## About this exercise
Each line of the listing that includes "round" should be reported.

## Records provided
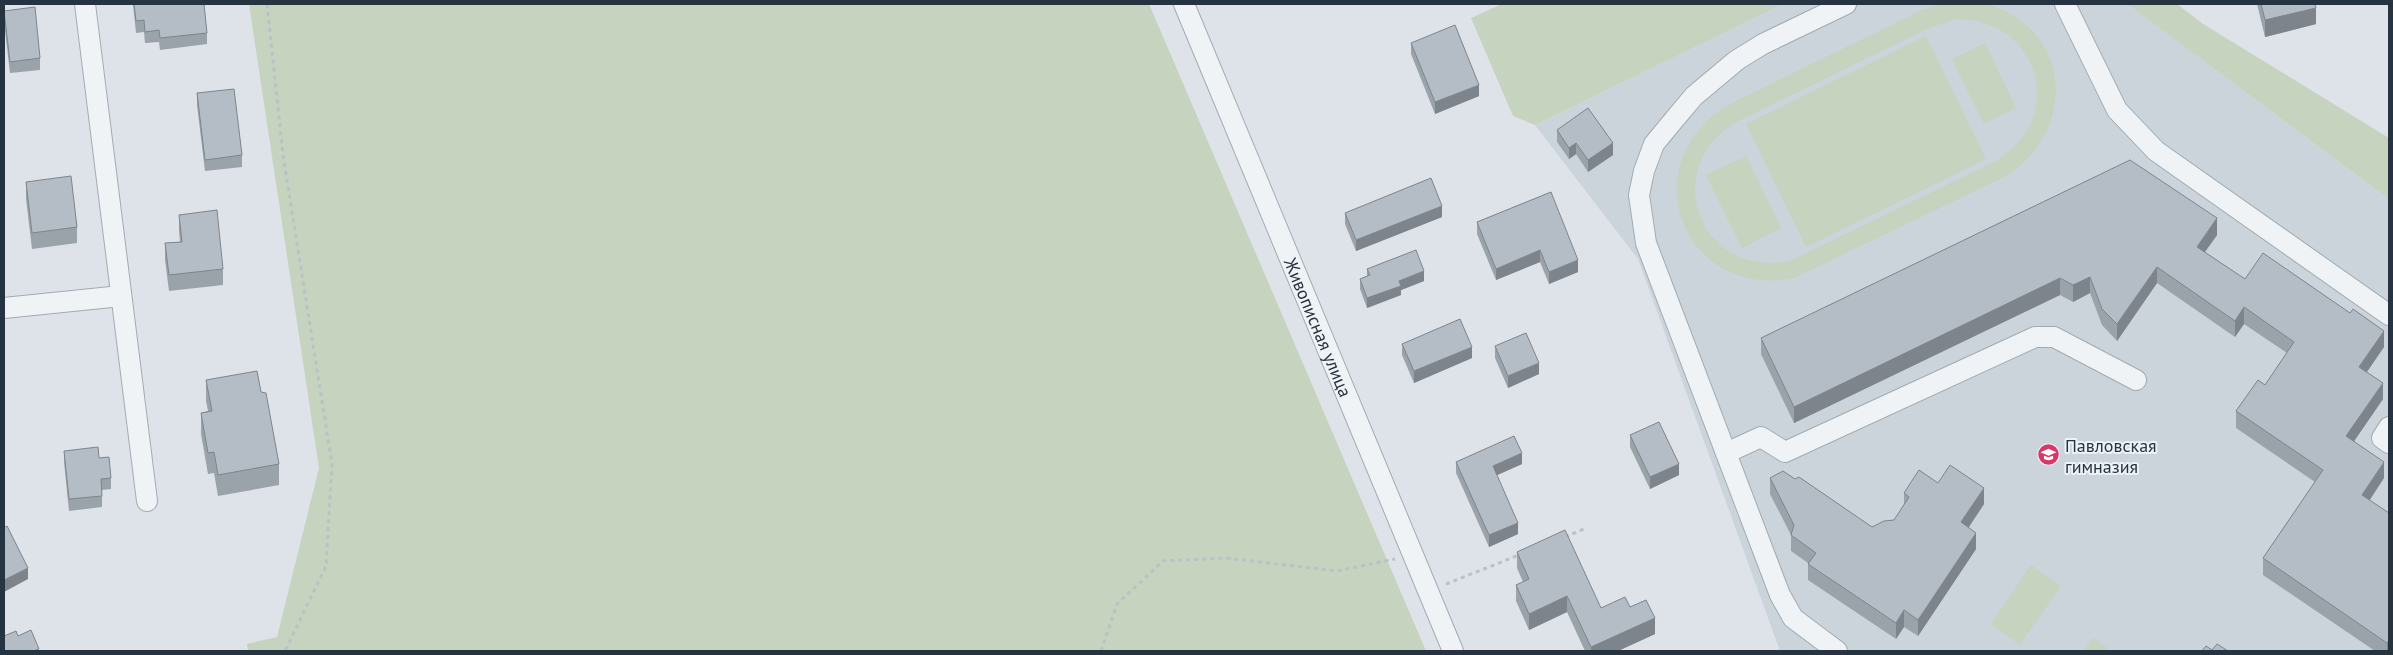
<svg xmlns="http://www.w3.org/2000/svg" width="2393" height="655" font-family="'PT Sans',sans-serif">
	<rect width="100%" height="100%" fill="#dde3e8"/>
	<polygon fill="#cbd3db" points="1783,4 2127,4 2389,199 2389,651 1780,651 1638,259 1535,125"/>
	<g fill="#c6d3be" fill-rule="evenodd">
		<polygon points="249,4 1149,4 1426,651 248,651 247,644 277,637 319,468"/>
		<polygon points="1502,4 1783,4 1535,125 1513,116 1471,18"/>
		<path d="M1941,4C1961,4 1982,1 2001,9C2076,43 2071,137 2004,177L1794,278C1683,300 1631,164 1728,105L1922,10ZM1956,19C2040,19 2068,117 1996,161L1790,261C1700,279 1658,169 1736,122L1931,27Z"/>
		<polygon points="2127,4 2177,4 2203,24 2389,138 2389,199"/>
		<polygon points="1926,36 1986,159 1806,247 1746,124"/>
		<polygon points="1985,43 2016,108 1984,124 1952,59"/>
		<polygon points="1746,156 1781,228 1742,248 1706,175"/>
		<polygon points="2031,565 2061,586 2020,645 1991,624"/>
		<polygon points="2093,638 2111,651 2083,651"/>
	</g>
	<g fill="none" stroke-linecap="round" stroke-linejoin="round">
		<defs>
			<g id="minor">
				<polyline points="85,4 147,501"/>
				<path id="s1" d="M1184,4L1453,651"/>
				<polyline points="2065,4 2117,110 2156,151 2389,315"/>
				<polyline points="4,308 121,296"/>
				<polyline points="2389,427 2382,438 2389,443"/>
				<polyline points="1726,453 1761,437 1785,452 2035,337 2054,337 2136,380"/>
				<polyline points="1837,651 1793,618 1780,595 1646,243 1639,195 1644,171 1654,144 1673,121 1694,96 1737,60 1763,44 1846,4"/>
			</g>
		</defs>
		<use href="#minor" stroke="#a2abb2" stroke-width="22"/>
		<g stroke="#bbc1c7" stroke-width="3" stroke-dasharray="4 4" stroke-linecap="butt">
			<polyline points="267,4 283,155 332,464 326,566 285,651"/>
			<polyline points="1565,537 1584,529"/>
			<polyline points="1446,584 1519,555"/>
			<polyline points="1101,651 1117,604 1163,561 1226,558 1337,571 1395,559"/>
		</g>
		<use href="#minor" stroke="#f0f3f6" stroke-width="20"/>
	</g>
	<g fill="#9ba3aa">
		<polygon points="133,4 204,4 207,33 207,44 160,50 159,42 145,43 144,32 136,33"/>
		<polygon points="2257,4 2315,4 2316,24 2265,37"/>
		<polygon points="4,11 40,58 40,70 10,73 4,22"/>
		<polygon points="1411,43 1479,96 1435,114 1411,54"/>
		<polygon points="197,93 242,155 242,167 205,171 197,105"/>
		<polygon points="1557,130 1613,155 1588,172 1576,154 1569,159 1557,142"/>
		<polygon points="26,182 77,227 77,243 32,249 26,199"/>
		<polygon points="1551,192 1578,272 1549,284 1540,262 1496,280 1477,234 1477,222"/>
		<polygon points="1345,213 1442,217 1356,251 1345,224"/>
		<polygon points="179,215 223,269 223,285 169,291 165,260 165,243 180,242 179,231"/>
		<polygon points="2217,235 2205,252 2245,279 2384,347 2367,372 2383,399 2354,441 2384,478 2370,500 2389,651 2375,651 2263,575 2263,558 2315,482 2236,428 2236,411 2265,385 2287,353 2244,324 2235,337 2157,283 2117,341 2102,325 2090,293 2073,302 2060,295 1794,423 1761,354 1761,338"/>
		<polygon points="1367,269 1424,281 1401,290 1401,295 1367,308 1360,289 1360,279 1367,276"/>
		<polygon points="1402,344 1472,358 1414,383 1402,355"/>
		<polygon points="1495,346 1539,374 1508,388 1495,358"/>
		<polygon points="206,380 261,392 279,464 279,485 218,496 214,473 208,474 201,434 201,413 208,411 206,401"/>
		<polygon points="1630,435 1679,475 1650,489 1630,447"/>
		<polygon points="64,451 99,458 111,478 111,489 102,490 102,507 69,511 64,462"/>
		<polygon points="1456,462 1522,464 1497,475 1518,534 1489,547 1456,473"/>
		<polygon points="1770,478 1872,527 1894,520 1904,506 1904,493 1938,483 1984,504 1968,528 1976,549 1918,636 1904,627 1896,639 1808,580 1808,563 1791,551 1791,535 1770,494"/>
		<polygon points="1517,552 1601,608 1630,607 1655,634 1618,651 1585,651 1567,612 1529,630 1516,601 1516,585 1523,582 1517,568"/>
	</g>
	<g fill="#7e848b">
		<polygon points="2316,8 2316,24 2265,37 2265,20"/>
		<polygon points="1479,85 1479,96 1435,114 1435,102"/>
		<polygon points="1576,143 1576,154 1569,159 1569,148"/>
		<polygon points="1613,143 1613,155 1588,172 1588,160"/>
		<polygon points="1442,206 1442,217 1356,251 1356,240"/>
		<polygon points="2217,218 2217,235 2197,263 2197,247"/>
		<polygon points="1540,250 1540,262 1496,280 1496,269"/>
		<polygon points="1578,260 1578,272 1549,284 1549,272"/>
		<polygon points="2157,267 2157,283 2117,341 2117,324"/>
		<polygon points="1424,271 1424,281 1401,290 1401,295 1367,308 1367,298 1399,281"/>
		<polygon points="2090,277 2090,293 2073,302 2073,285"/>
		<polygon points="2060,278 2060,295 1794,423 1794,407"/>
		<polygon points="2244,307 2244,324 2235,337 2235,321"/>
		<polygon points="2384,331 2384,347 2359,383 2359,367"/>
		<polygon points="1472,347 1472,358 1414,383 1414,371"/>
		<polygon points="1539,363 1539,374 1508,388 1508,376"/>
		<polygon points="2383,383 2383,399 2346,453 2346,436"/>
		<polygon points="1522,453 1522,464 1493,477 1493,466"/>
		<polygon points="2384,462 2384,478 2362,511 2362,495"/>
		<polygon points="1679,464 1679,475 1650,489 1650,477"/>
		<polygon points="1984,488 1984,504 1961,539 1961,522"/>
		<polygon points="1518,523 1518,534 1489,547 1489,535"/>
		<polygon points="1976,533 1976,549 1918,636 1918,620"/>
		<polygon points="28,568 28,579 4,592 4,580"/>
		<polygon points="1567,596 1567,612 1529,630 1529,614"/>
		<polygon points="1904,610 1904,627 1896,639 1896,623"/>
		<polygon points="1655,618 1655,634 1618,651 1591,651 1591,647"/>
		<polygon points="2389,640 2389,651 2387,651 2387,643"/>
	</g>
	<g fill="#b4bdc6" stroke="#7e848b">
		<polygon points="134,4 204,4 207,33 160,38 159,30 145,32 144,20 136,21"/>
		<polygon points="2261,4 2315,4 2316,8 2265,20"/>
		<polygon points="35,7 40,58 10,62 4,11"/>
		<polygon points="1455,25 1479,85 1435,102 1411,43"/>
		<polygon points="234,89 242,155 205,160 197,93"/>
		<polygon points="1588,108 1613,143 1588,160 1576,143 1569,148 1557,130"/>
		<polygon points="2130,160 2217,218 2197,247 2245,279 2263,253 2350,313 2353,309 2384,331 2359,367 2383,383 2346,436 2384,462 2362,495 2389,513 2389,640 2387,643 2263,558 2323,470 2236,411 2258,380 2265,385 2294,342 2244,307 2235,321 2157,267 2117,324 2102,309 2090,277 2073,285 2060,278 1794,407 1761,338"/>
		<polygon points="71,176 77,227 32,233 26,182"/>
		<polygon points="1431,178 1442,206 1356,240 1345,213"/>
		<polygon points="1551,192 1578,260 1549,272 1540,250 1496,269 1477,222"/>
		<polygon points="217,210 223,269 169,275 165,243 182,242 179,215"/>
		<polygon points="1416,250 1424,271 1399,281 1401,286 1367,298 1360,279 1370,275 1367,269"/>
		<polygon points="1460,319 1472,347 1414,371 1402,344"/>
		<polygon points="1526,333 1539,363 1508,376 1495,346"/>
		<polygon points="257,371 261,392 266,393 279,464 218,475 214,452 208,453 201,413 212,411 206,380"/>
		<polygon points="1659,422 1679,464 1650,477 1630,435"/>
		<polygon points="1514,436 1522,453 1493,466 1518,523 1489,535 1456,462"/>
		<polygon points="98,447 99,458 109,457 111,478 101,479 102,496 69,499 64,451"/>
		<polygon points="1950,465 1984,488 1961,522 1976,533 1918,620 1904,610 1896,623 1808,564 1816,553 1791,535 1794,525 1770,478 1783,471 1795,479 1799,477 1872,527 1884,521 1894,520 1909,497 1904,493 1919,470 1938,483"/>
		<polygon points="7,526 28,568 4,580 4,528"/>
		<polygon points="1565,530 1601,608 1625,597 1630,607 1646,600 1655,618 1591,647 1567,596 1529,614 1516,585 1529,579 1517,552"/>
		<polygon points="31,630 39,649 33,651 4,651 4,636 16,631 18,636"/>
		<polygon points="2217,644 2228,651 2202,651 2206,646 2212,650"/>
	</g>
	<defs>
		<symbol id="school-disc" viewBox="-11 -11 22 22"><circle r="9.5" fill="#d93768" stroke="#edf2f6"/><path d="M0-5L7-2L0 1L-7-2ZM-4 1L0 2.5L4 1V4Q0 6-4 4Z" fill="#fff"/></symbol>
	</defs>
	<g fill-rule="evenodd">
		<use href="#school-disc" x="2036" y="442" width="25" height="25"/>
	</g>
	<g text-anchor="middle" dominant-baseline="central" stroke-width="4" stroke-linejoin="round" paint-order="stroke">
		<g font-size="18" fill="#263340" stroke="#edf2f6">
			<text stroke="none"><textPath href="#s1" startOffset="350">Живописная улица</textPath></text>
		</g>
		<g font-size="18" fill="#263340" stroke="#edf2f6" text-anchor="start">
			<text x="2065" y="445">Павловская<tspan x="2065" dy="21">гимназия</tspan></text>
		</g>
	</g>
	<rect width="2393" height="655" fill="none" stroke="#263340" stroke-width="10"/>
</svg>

## Response
	<g fill="none" stroke-linecap="round" stroke-linejoin="round">
	<g text-anchor="middle" dominant-baseline="central" stroke-width="4" stroke-linejoin="round" paint-order="stroke">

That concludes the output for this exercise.